Par ailleurs, hormis le travail de prévention, rien n’est réellement mis en place concernant les vocations. La directive du cardinal Ratzinger demandant d’exclure des séminaires les désaxés sexuels est toujours valides. Il serait aussi utile d’améliorer ce travail de discernement des candidats au sacerdoce.

Et cela m’amène à un sujet crucial, totalement évacué par nos épiscopes : quid des prêtres ayant des tendances (et parfois plus que des tendances) homosexuelles ? Cette question cruciale et d’actualité n’est pas traitée et il flotte comme un parfum de tolérance à leur égard, alors même que leurs actes portent atteintes à la crédibilité de tous les prêtres.
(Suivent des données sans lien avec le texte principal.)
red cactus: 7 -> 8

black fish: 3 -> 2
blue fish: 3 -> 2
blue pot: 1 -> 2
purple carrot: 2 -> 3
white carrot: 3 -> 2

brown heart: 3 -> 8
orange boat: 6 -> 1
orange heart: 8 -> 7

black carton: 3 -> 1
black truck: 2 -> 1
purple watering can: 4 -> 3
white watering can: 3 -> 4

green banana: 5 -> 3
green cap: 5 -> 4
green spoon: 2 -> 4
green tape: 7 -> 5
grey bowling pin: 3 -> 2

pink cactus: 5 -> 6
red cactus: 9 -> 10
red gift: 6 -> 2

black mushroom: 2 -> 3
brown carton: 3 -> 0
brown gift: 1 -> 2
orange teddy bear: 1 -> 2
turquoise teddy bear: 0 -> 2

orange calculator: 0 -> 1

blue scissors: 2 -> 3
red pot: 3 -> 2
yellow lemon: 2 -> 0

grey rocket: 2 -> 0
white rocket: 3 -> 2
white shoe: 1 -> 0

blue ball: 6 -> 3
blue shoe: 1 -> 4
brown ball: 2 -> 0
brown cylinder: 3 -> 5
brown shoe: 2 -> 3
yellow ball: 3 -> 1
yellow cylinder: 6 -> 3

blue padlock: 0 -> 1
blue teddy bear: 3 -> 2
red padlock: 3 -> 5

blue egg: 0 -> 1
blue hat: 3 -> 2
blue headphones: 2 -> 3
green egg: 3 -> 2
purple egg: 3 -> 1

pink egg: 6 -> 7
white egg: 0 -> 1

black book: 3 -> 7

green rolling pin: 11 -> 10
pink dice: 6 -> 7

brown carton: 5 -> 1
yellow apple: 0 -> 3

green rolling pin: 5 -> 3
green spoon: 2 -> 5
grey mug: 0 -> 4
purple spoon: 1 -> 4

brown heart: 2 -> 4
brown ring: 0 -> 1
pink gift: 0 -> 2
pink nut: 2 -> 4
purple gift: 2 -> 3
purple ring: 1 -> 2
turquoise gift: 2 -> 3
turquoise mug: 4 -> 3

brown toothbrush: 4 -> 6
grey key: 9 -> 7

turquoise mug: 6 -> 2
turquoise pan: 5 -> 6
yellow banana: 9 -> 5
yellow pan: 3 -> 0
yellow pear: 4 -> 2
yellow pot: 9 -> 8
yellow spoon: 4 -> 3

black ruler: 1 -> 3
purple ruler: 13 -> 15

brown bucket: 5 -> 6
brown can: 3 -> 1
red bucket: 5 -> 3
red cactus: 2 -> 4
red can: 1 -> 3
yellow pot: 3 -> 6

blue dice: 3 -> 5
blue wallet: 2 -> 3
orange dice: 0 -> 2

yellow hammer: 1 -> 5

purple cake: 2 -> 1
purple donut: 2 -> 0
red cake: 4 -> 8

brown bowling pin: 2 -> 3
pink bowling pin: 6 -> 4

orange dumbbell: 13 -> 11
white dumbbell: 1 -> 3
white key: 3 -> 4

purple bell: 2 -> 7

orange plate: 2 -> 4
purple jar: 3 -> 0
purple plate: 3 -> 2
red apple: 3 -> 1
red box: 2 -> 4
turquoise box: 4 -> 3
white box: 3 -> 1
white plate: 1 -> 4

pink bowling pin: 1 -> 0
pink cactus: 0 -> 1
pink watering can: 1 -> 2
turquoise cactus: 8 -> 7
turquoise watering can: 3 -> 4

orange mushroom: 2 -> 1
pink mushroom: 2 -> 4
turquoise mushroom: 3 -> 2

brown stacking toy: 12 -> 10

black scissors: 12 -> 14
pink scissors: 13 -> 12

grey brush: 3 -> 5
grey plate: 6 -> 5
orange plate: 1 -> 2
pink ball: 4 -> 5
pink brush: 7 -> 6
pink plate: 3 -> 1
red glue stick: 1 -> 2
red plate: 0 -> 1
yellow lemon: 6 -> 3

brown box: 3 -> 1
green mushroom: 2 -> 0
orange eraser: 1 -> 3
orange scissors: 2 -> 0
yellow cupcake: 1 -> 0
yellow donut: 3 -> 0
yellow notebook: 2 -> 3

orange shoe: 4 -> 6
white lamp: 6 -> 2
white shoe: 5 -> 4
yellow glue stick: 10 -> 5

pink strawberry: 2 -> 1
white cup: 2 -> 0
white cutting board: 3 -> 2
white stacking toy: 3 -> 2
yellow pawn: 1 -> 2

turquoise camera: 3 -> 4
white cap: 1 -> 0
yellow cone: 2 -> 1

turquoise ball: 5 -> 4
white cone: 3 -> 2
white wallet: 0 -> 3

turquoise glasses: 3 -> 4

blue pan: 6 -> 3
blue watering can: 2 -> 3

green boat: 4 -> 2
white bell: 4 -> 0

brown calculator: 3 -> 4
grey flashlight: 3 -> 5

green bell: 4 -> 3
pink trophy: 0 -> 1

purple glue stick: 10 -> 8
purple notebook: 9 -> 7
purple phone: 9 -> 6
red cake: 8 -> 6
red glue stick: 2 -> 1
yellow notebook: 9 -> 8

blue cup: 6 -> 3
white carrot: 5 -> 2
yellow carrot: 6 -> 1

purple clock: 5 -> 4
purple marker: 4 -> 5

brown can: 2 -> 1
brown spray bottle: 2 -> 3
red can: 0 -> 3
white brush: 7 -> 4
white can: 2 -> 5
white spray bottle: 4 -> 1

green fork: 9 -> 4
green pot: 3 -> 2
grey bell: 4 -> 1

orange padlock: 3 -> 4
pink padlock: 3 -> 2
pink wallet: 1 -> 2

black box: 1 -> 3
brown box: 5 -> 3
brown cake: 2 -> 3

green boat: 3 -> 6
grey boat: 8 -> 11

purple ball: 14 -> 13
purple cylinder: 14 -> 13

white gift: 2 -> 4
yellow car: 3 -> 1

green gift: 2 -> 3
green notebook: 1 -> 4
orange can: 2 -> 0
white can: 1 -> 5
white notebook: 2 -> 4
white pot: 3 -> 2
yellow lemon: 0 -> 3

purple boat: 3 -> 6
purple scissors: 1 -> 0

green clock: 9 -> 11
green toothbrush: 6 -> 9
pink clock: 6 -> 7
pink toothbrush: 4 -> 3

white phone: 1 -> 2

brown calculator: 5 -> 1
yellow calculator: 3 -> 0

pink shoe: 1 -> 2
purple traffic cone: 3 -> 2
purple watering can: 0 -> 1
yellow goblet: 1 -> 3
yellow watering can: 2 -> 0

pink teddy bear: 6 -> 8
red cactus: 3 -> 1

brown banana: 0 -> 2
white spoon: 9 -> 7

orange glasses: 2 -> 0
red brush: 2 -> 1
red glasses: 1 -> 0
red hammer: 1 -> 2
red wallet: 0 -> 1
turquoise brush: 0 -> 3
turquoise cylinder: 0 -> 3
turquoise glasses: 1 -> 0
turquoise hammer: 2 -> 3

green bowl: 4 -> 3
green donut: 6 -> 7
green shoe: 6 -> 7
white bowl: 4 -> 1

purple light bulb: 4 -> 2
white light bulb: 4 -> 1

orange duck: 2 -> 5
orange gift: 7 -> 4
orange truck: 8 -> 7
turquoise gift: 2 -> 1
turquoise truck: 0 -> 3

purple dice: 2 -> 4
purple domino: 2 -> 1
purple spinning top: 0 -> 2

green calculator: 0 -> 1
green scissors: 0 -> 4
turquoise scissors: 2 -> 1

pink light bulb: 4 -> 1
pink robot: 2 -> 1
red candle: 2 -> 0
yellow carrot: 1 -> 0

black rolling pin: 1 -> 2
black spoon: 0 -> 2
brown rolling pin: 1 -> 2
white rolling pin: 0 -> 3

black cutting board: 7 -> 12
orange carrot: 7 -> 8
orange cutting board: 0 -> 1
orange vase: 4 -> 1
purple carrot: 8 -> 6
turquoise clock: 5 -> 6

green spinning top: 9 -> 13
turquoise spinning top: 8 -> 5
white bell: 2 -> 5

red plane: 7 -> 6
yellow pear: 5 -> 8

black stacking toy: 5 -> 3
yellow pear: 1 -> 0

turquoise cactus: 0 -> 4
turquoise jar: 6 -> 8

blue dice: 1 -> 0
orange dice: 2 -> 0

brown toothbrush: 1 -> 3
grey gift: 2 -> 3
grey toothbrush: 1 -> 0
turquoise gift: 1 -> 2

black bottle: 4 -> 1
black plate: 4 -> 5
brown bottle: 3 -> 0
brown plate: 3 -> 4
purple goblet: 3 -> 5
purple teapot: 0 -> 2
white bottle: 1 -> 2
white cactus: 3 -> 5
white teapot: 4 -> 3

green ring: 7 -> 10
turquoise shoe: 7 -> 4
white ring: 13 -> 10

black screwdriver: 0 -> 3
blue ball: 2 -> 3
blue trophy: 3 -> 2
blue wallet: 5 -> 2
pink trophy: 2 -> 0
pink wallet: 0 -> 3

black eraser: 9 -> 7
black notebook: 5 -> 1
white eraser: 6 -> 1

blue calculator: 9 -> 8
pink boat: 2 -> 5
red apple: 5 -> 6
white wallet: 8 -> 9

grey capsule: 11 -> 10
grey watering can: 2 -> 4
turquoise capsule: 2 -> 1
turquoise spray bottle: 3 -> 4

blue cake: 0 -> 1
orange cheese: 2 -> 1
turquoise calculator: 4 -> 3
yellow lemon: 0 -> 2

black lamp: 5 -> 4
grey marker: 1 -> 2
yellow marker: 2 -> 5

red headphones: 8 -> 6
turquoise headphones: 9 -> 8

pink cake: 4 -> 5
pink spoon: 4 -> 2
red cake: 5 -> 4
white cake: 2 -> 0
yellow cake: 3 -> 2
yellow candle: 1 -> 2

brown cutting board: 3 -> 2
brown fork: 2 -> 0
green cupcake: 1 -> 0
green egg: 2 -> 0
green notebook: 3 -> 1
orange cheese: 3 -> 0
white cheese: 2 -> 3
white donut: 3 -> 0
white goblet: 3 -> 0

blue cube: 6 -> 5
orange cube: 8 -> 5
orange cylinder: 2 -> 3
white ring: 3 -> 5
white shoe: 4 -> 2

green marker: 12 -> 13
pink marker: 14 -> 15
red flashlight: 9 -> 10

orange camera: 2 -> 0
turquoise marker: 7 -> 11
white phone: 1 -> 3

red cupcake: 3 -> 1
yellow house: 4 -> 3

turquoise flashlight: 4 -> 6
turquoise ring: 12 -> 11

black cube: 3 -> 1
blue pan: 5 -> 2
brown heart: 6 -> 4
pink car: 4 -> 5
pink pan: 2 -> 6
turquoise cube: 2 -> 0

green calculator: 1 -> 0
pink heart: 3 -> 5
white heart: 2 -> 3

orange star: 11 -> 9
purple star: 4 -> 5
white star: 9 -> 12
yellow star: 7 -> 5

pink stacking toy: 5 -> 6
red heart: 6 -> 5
Certes, au regard de la loi actuelle de notre pays, l’acte homosexuel entre adultes consentants n’est pas un délit. Il n’empêche : le religieusement correct ne doit pas évacuer ce problème car il est lié à celui des actes homosexuels entre un adulte et un jeune garçon pubère.

Mais le problème est aussi… épiscopal puisque pour certains évêques ( comme Mgr Brunin ), il n’existe pas de modèle de famille. Quand on invite l’hétérodoxe père Thomasset à former les responsables diocésains à la famille, il y a comme un problème de fond. Ce dernier remet en cause l’existence d’actes intrinsèquement mauvais. Ce qui nous fait penser à Mgr Lalanne se demandant benoîtement si la pédophilie est un péché… Oui il y a un vrai problème de fond et il ne sera pas traité seulement par des positions juridiques. Il y a nécessité d’apporter un éclairage doctrinal et un soutien spirituel à ce problème qui mine l’Eglise de l’intérieur.